While the recent market weakness has been disappointing, one positive is that it has brought the shares of some quality companies down to attractive levels.
Two such ASX 200 shares are listed below. Here's why these beaten down ASX shares could be in the buy zone now:
Westpac Banking Corp (ASX: WBC)
The first beaten down ASX 200 share to look at is Australia's oldest bank, Westpac.
On Thursday, the Westpac share price hit a 52-week low of $20.00. When its shares tumbled to that level, they were down a massive 26% from their highs. This weakness has been driven by the market volatility, its soft margin outlook, and doubts over its cost cutting aspirations.
One broker that believes the Westpac share price is trading at a very attractive level is Morgans. In fact, the broker believes the bank's shares offer "considerable value" to investors currently.
Morgans has an add rating and $29.50 price target on its shares. This implies potential upside of 46% over the next 12 months. The broker believes the market is wrong with its cost cutting doubts and feels confident Westpac will achieve its targets.
Xero Limited (ASX: XRO)
Another ASX 200 share that has sold off recently is Xero. This cloud accounting platform provider's shares dropped to a 52-week low of $104.44 on Thursday.

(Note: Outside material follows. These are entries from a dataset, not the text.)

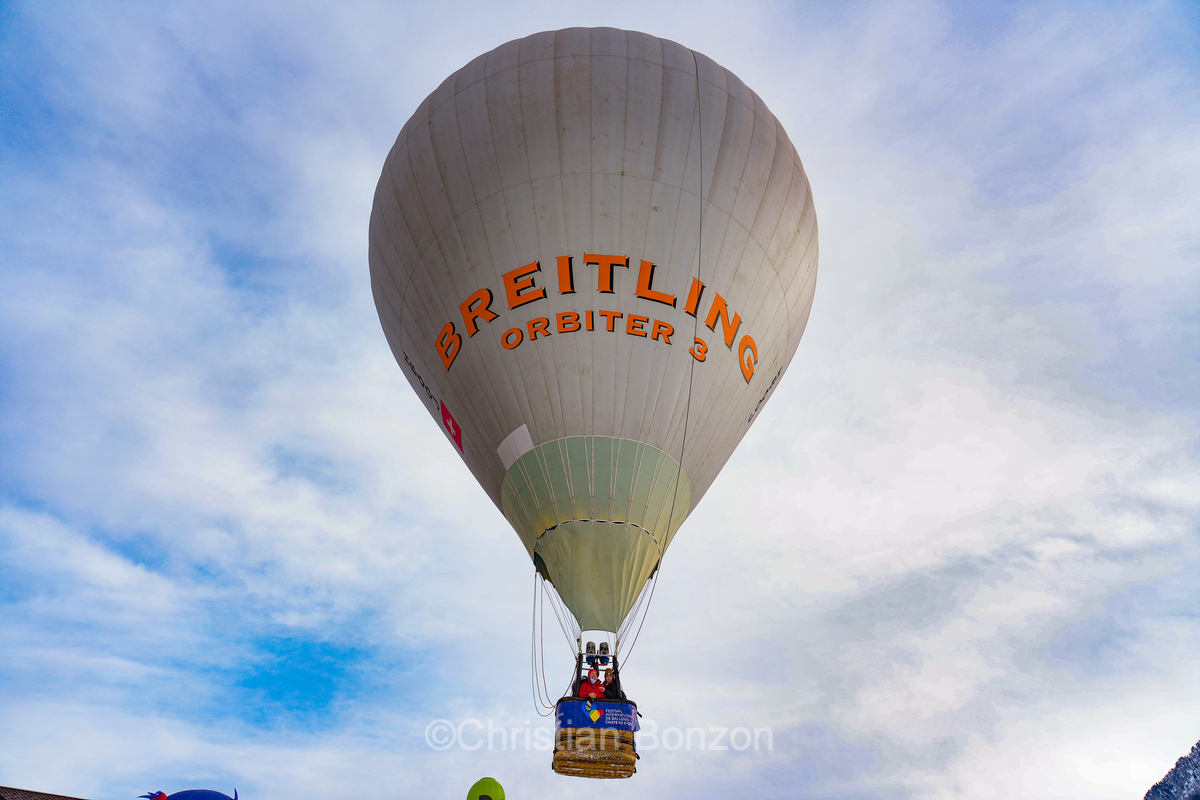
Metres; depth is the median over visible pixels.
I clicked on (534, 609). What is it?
rope
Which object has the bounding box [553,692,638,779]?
basket
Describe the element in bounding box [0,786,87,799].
building roof
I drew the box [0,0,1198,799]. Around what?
sky
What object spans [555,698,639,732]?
banner
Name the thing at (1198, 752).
mountain
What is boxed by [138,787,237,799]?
balloon
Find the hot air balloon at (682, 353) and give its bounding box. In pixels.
[369,30,813,632]
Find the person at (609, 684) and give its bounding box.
[601,667,619,700]
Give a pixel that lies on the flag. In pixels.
(454, 425)
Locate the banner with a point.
(571, 714)
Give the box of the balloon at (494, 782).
[467,776,506,799]
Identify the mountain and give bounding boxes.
[1143,740,1199,799]
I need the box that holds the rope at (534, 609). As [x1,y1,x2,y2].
[531,568,573,714]
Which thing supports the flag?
attached to the hot air balloon at (682, 353)
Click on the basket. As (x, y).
(625, 742)
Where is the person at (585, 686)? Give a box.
[578,668,605,699]
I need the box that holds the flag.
[440,400,463,455]

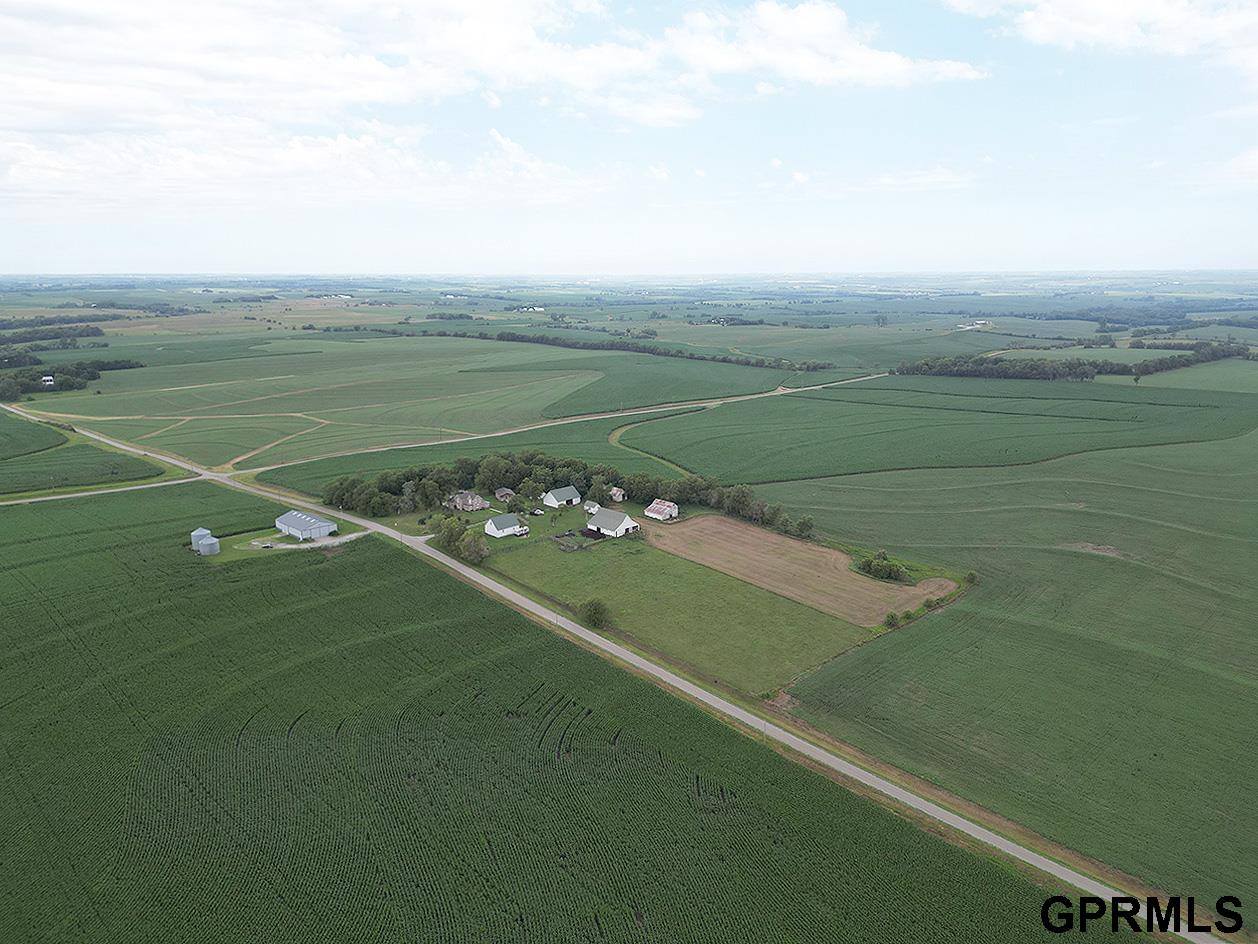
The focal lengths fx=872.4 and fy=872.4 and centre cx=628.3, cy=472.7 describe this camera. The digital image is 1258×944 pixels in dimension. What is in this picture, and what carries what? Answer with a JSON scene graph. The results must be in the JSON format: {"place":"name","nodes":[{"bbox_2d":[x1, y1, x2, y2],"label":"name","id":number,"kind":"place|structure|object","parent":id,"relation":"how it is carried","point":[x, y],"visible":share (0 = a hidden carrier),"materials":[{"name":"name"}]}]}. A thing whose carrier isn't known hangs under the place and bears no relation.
{"place":"outdoors","nodes":[
{"label":"outdoors","id":0,"kind":"place"},
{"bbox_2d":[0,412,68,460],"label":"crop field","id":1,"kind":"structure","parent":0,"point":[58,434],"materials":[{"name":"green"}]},
{"bbox_2d":[41,375,54,385],"label":"house","id":2,"kind":"structure","parent":0,"point":[48,379],"materials":[{"name":"white"}]},
{"bbox_2d":[1,414,166,496],"label":"crop field","id":3,"kind":"structure","parent":0,"point":[63,442],"materials":[{"name":"green plant"}]},
{"bbox_2d":[0,476,202,506],"label":"road","id":4,"kind":"structure","parent":0,"point":[92,493],"materials":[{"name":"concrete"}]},
{"bbox_2d":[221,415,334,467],"label":"dirt track","id":5,"kind":"structure","parent":0,"point":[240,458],"materials":[{"name":"brown soil"}]},
{"bbox_2d":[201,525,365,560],"label":"grass patch","id":6,"kind":"structure","parent":0,"point":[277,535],"materials":[{"name":"green plant"}]},
{"bbox_2d":[273,510,338,539],"label":"barn","id":7,"kind":"structure","parent":0,"point":[303,527],"materials":[{"name":"metal"}]},
{"bbox_2d":[245,529,366,551],"label":"gravel driveway","id":8,"kind":"structure","parent":0,"point":[290,546],"materials":[{"name":"grey gravel"}]},
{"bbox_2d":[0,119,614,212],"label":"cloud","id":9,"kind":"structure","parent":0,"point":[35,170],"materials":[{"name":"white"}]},
{"bbox_2d":[22,336,608,469],"label":"green field","id":10,"kind":"structure","parent":0,"point":[152,411],"materials":[{"name":"green plant"}]},
{"bbox_2d":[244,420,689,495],"label":"green field","id":11,"kind":"structure","parent":0,"point":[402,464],"materials":[{"name":"green plant"}]},
{"bbox_2d":[447,490,489,511],"label":"house","id":12,"kind":"structure","parent":0,"point":[475,498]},
{"bbox_2d":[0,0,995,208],"label":"cloud","id":13,"kind":"structure","parent":0,"point":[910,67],"materials":[{"name":"white"}]},
{"bbox_2d":[493,487,515,502],"label":"house","id":14,"kind":"structure","parent":0,"point":[501,493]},
{"bbox_2d":[484,513,527,537],"label":"white house","id":15,"kind":"structure","parent":0,"point":[503,522],"materials":[{"name":"white"}]},
{"bbox_2d":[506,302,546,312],"label":"farm buildings","id":16,"kind":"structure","parent":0,"point":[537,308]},
{"bbox_2d":[0,490,1120,943],"label":"crop field","id":17,"kind":"structure","parent":0,"point":[100,553],"materials":[{"name":"green plant"}]},
{"bbox_2d":[190,526,211,550],"label":"grain bin","id":18,"kind":"object","parent":17,"relation":"on","point":[199,532],"visible":0.69,"materials":[{"name":"metal"}]},
{"bbox_2d":[199,535,220,555],"label":"grain bin","id":19,"kind":"object","parent":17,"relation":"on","point":[209,546],"visible":0.99,"materials":[{"name":"metal"}]},
{"bbox_2d":[541,485,582,508],"label":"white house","id":20,"kind":"structure","parent":0,"point":[571,493],"materials":[{"name":"white"}]},
{"bbox_2d":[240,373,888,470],"label":"road","id":21,"kind":"structure","parent":0,"point":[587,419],"materials":[{"name":"beige gravel"}]},
{"bbox_2d":[583,500,599,514],"label":"shed","id":22,"kind":"structure","parent":0,"point":[592,509],"materials":[{"name":"white"}]},
{"bbox_2d":[584,508,639,538],"label":"white barn","id":23,"kind":"structure","parent":0,"point":[626,524],"materials":[{"name":"white"}]},
{"bbox_2d":[9,395,1223,940],"label":"road","id":24,"kind":"structure","parent":0,"point":[532,606],"materials":[{"name":"grey concrete"}]},
{"bbox_2d":[608,486,626,501],"label":"shed","id":25,"kind":"structure","parent":0,"point":[618,495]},
{"bbox_2d":[0,0,1257,277],"label":"sky","id":26,"kind":"structure","parent":0,"point":[14,189],"materials":[{"name":"blue"}]},
{"bbox_2d":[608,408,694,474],"label":"dirt track","id":27,"kind":"structure","parent":0,"point":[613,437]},
{"bbox_2d":[644,499,678,520],"label":"barn","id":28,"kind":"structure","parent":0,"point":[655,509],"materials":[{"name":"white metal"}]},
{"bbox_2d":[527,353,801,414],"label":"green field","id":29,"kind":"structure","parent":0,"point":[657,400],"materials":[{"name":"green plant"}]},
{"bbox_2d":[473,528,870,698],"label":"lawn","id":30,"kind":"structure","parent":0,"point":[655,643],"materials":[{"name":"green plant"}]},
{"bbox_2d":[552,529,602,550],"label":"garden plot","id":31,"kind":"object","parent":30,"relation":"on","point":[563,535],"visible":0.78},
{"bbox_2d":[578,598,611,628],"label":"shrub","id":32,"kind":"object","parent":30,"relation":"on","point":[595,614],"visible":0.97,"materials":[{"name":"green plant"}]},
{"bbox_2d":[643,514,954,626],"label":"plowed field","id":33,"kind":"structure","parent":0,"point":[707,524],"materials":[{"name":"brown soil"}]},
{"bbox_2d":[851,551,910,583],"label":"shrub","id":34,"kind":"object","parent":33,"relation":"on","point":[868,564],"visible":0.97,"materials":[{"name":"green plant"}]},
{"bbox_2d":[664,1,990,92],"label":"cloud","id":35,"kind":"structure","parent":0,"point":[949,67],"materials":[{"name":"white"}]},
{"bbox_2d":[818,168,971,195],"label":"cloud","id":36,"kind":"structure","parent":0,"point":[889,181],"materials":[{"name":"white"}]},
{"bbox_2d":[617,377,1257,485],"label":"crop field","id":37,"kind":"structure","parent":0,"point":[691,464],"materials":[{"name":"green plant"}]},
{"bbox_2d":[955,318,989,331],"label":"farm building","id":38,"kind":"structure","parent":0,"point":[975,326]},
{"bbox_2d":[746,429,1257,918],"label":"green field","id":39,"kind":"structure","parent":0,"point":[1243,543],"materials":[{"name":"green plant"}]},
{"bbox_2d":[882,610,901,628],"label":"shrub","id":40,"kind":"object","parent":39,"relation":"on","point":[892,617],"visible":0.98,"materials":[{"name":"green plant"}]},
{"bbox_2d":[962,570,978,585],"label":"shrub","id":41,"kind":"object","parent":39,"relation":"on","point":[972,577],"visible":0.95,"materials":[{"name":"green plant"}]},
{"bbox_2d":[944,0,1257,73],"label":"cloud","id":42,"kind":"structure","parent":0,"point":[1131,9],"materials":[{"name":"white"}]},
{"bbox_2d":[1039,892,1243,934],"label":"watermark","id":43,"kind":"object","parent":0,"point":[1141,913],"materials":[{"name":"black"}]},
{"bbox_2d":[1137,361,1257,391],"label":"green field","id":44,"kind":"structure","parent":0,"point":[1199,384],"materials":[{"name":"green plant"}]},
{"label":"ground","id":45,"kind":"structure","parent":0},
{"bbox_2d":[0,317,106,341],"label":"tree line","id":46,"kind":"object","parent":45,"relation":"on","point":[92,331],"visible":0.9,"materials":[{"name":"green plant"}]},
{"bbox_2d":[0,356,143,399],"label":"tree cluster","id":47,"kind":"object","parent":45,"relation":"on","point":[79,374],"visible":0.75,"materials":[{"name":"green plant"}]},
{"bbox_2d":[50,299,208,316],"label":"tree line","id":48,"kind":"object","parent":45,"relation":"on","point":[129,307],"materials":[{"name":"green plant"}]},
{"bbox_2d":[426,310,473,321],"label":"tree cluster","id":49,"kind":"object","parent":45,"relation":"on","point":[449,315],"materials":[{"name":"green plant"}]},
{"bbox_2d":[430,516,489,564],"label":"tree cluster","id":50,"kind":"object","parent":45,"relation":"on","point":[475,551],"visible":0.85,"materials":[{"name":"green plant"}]},
{"bbox_2d":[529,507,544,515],"label":"car","id":51,"kind":"object","parent":45,"relation":"on","point":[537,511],"visible":0.97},
{"bbox_2d":[313,451,824,538],"label":"tree row","id":52,"kind":"object","parent":45,"relation":"on","point":[438,485],"visible":0.71,"materials":[{"name":"green plant"}]},
{"bbox_2d":[459,328,832,372],"label":"tree line","id":53,"kind":"object","parent":45,"relation":"on","point":[501,337],"visible":0.85,"materials":[{"name":"green plant"}]},
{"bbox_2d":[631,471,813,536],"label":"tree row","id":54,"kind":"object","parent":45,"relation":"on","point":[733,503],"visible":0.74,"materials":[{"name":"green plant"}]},
{"bbox_2d":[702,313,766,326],"label":"tree cluster","id":55,"kind":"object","parent":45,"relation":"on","point":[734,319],"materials":[{"name":"green plant"}]},
{"bbox_2d":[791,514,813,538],"label":"tree","id":56,"kind":"object","parent":45,"relation":"on","point":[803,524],"visible":0.92,"materials":[{"name":"green plant"}]},
{"bbox_2d":[898,343,1248,380],"label":"tree line","id":57,"kind":"object","parent":45,"relation":"on","point":[1069,366],"visible":0.88,"materials":[{"name":"green plant"}]},
{"bbox_2d":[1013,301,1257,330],"label":"tree line","id":58,"kind":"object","parent":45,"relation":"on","point":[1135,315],"visible":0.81,"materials":[{"name":"green plant"}]},
{"bbox_2d":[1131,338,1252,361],"label":"tree row","id":59,"kind":"object","parent":45,"relation":"on","point":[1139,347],"visible":0.81,"materials":[{"name":"green plant"}]}
]}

This has of course been driven by significant weakness in the tech sector following concerns over the prospect of rising rates in the United States. Higher interest rates can be bad for growth shares that trade on sky high multiples. This is because they are used as part of the valuation process. Higher rates generally mean lower valuations.
And while the Xero share price does trade on high multiples, one leading broker isn't fazed and appears to believe its growth outlook justifies this. As a result, this recent weakness could be a buying opportunity for investors.
Goldman Sachs currently has a buy rating and $158.00 price target on the company's shares. It believes Xero will almost double its revenue and operating earnings from FY 2021 to FY 2024.